Create a Dataset by pressing on the New button. You will need to provide the following minimal bits of information:

  • Name: The name for your dataset.
  • S3 Bucket name: this entry will automatically be populated from your dataset name to create your S3 bucket name. You can customise the name for yourself subject to the constraints specified below the text box by editing the link directly. Note though if you change the dataset name you will overwrite the S3 bucket name link if you have customised it. Your project id at the start you will not be able to change.
  • Number of buckets: you may want to distribute your data over a number of S3 buckets if your dataset is big or structured into subsets.
  • Description: a description of your dataset.
  • Link: a link describing your group/contact information.
  • Contact email: a contact email to answer queries about your data set (this is optional).
  • License: the license under which you will distribute your data.

An example of the form is given below.

Interface to create a dataset

Once you are happy with the content press on the Create button. This will be used to create the requested number of S3 buckets to which you will be able copy your data.

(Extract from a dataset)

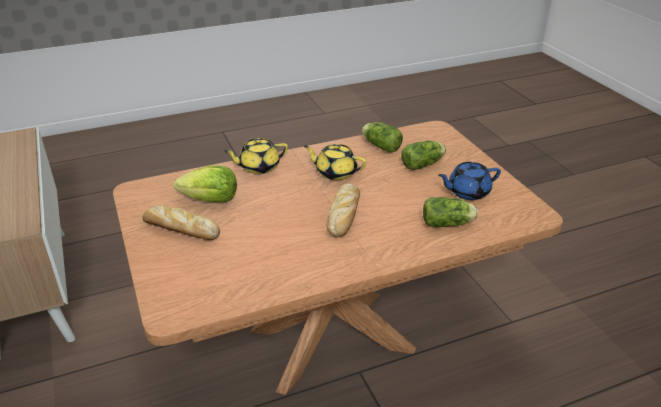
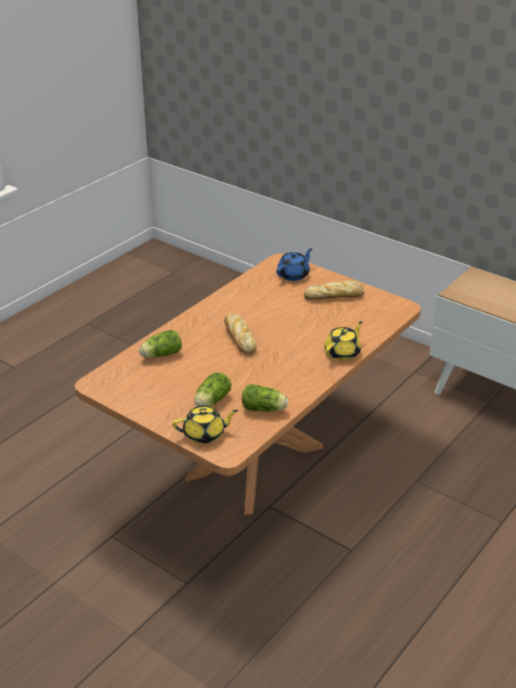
camera: 150 degrees right, 0 degrees up
lettuce [174,165,237,202] -> none
yellow teapot [304,144,367,180] -> yellow teapot moved to [172,405,238,444]
blue teapot [438,162,501,200] -> blue teapot moved to [276,248,312,281]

You should now be able to click on a link to your dataset to see a copy of the information that you provided. You can supplement your Dataset entry in the EIDF catalogue with additional metadata once you have logged into the data catalogue using your SAFE credentials.

Data upload

Having created an S3 bucket please consult the S3 tutorial section to get an overview of the commands you will require to upload your data to S3.

Note that versioning is enabled for data publishing S3 buckets. Versioning preserves existing files that are overwritten or deleted and allows to retrieve and restore every version of every file in an S3 bucket.

When you have added your data in S3, you can add the data S3 link to the catalogue dataset as a resource.

Metadata format

Metadata for resources in your dataset are added directly through the EIDF Data Catalogue.

Make sure you're logged in to the EIDF Data Catalogue. Open the page of your dataset and click on "Manage" at the top right. Open the "Resources" tab and press the button "+ Add new resource". Now you can fill in the form and describe your data as you wish. Some entries that are required and these are marked with a red "*" in the EIDF Data Catalogue:

  • Name: a descriptive name for your dataset.
  • Access URL: this is a link to a file in S3 or a set of files with a common prefix, that you uploaded as explained above.
  • Description: a human readable description of your data set.
  • Resource format: the type of data included in your resource.
  • Unique Identifier
  • Licence: the licence under which you are releasing your data.

Note

If it is not going to be immediately obvious to a third party as to how your data may be used then please do provide a link to some documentation showing people how to unpack/use your data. Not everyone who may want to use your data may be a domain expert in your field.